Tiffany Harris, a Brooklyn woman who was arrested three times within five days for anti-Semitic attacks, has finally been retained in custody after being released twice without bail due to New York's new criminal justice reforms, NY Post reported on Thursday.
Following a criminal trial hearing on Wednesday, Judge Joseph Gubbay ordered Harris to be held for a mandatory psychiatric evaluation.
Harris, 30, was originally arrested last Friday on charges of menace, harassment and attempted assault of three Jewish women in Crown Heights. Although, she admitted to slapping and cursing the women and it wasn't the first time she was arrested for assault, she was released a few hours later without bail.

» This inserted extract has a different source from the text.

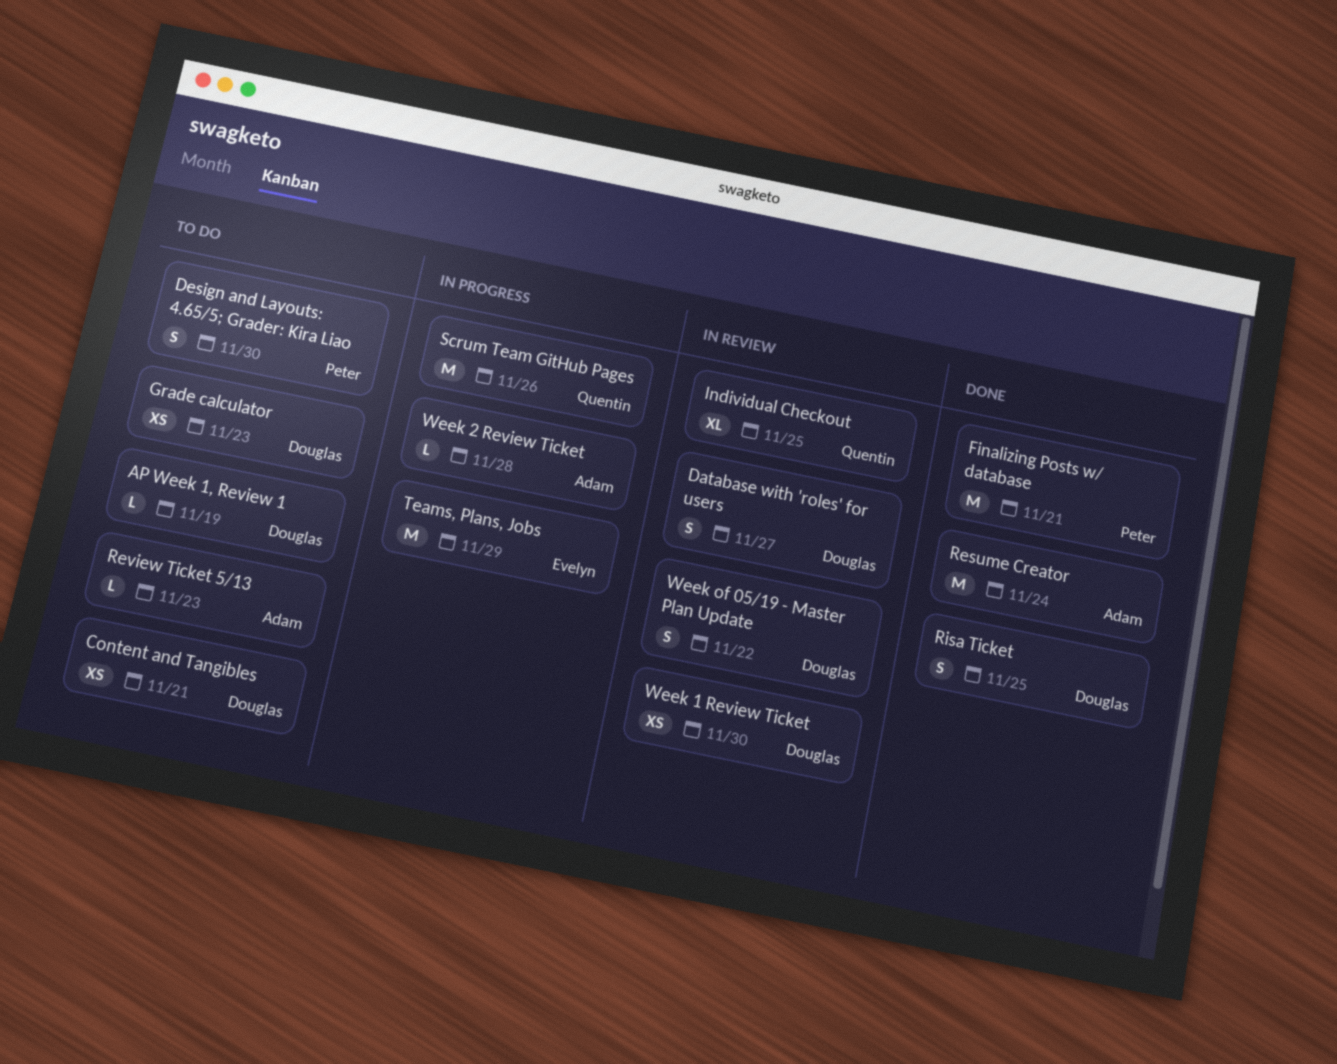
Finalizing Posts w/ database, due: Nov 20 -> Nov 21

A day later, on Sunday, she was arrested again for punching another Jewish woman in Brooklyn in front of her two children and was again released without bail the next day.

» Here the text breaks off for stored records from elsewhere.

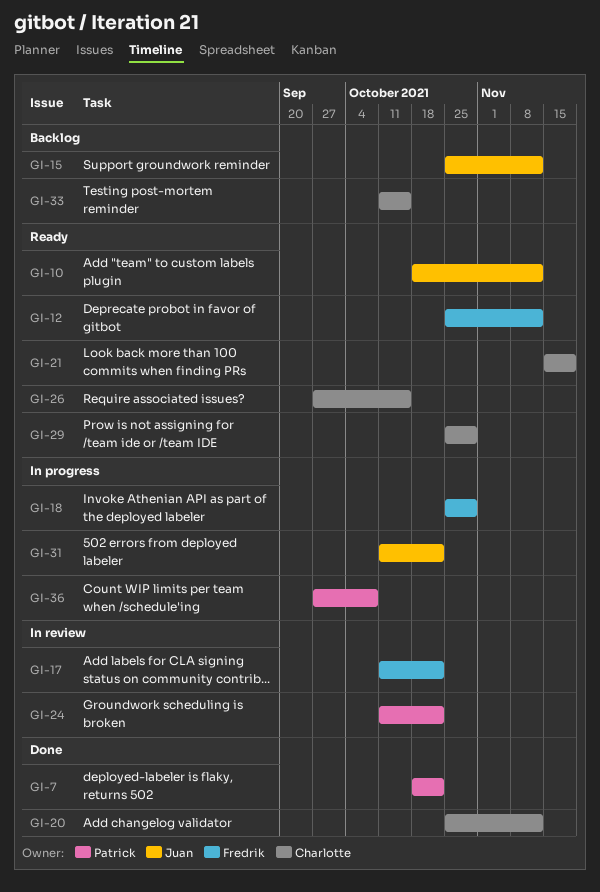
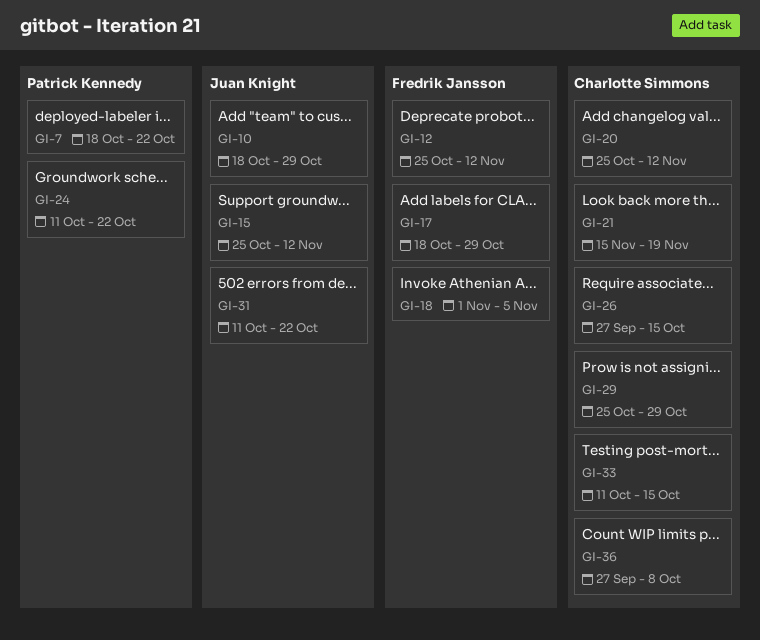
GI-10, due: Nov 12 -> Oct 29
GI-17, start: Oct 11 -> Oct 18
GI-17, due: Oct 22 -> Oct 29
GI-18, start: Oct 25 -> Nov 1
GI-18, due: Oct 29 -> Nov 5
GI-36, owner: Patrick Kennedy -> Charlotte Simmons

Harris was arrested a third time on New Year's Eve for failing to comply with court-ordered monitoring and for allegedly pinching a social worker.

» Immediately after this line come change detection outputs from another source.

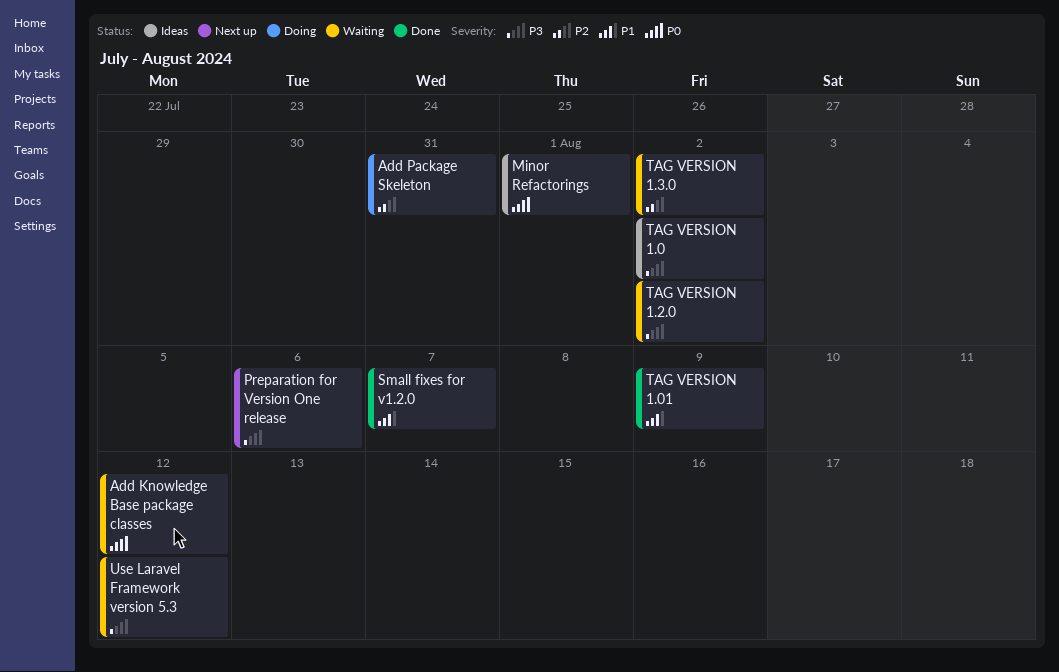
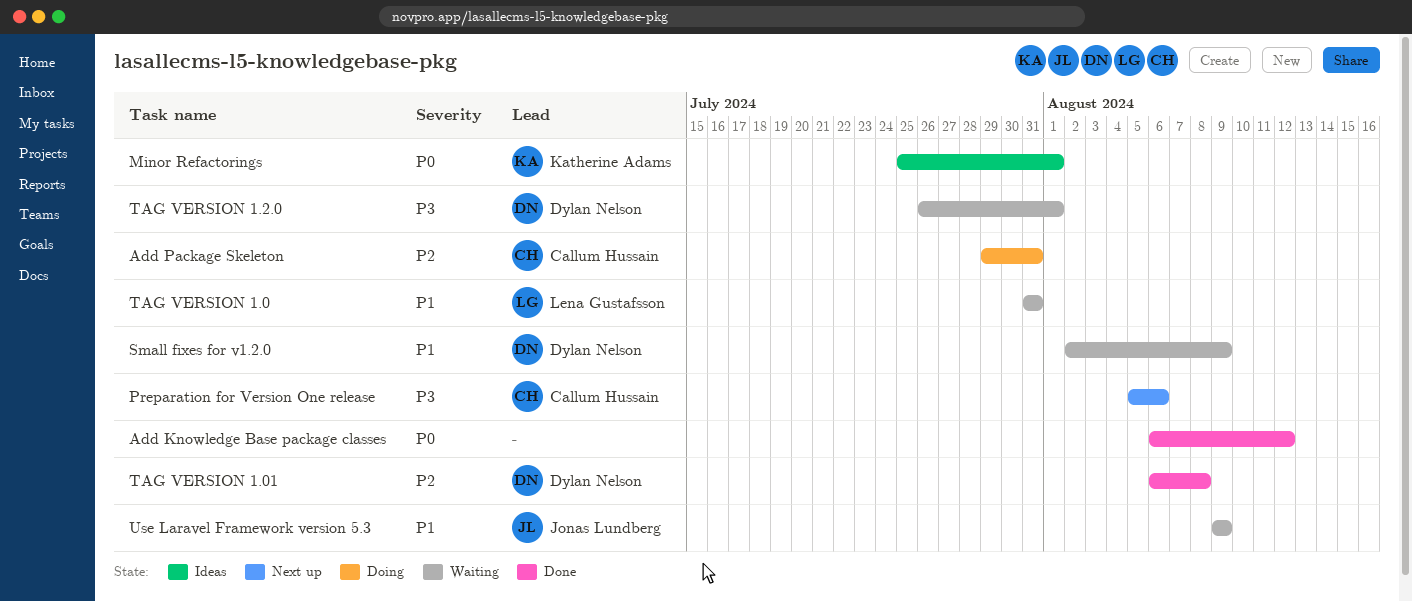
Add Knowledge Base package classes, status: Waiting -> Done
Small fixes for v1.2.0, status: Done -> Waiting
Small fixes for v1.2.0, due: Aug 7 -> Aug 9
TAG VERSION 1.0, status: Ideas -> Waiting
TAG VERSION 1.0, priority: P3 -> P1
TAG VERSION 1.0, due: Aug 2 -> Jul 31
TAG VERSION 1.01, priority: P1 -> P2
TAG VERSION 1.01, due: Aug 9 -> Aug 8
TAG VERSION 1.2.0, due: Aug 2 -> Aug 1
TAG VERSION 1.3.0: present -> none
Use Laravel Framework version 5.3, priority: P3 -> P1
Use Laravel Framework version 5.3, due: Aug 12 -> Aug 9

Harris's lawyer objected to her being hospitalized, insisting that Harris, who has been arrested more than a dozen times, is mentally sound.
Lisa Schreibersdorf, executive director of Brooklyn Defender Services, which is representing Harris, said: “We are gratified that she is not on Rikers Island, where she would face violence, potential solitary confinement and sub-par medical treatment,” said Schreibersdorf. “The new bail laws resulted in a much more humane and likely more effective outcome and that is what they were intended to do.”
New York's new criminal justice reforms, which went into effect on January 1, 2020, eliminate cash bail and pretrial detention for most misdemeanors and nonviolent felonies, with violent felonies being defined as assaults that result in physical injury. The reforms have raised much controversy with some saying that bail reform is being applied to perpetrators of crimes who should not be let back on the streets.
A WRGB Albany news report said that a bank robbery suspect qualified for release under the new criminal reforms.
"This is a person who is not only being accused of a violent felony which is robbery but he’s a previously convicted bank robber he has three previous bank robberies to convictions for bank robbery," Lt. Robert Winn of the Colonie Police Department said.
"None of us here are opposed to people getting out of jail as they should. What does bail reform did though is that it took the discretion away from the judges," Winn concluded.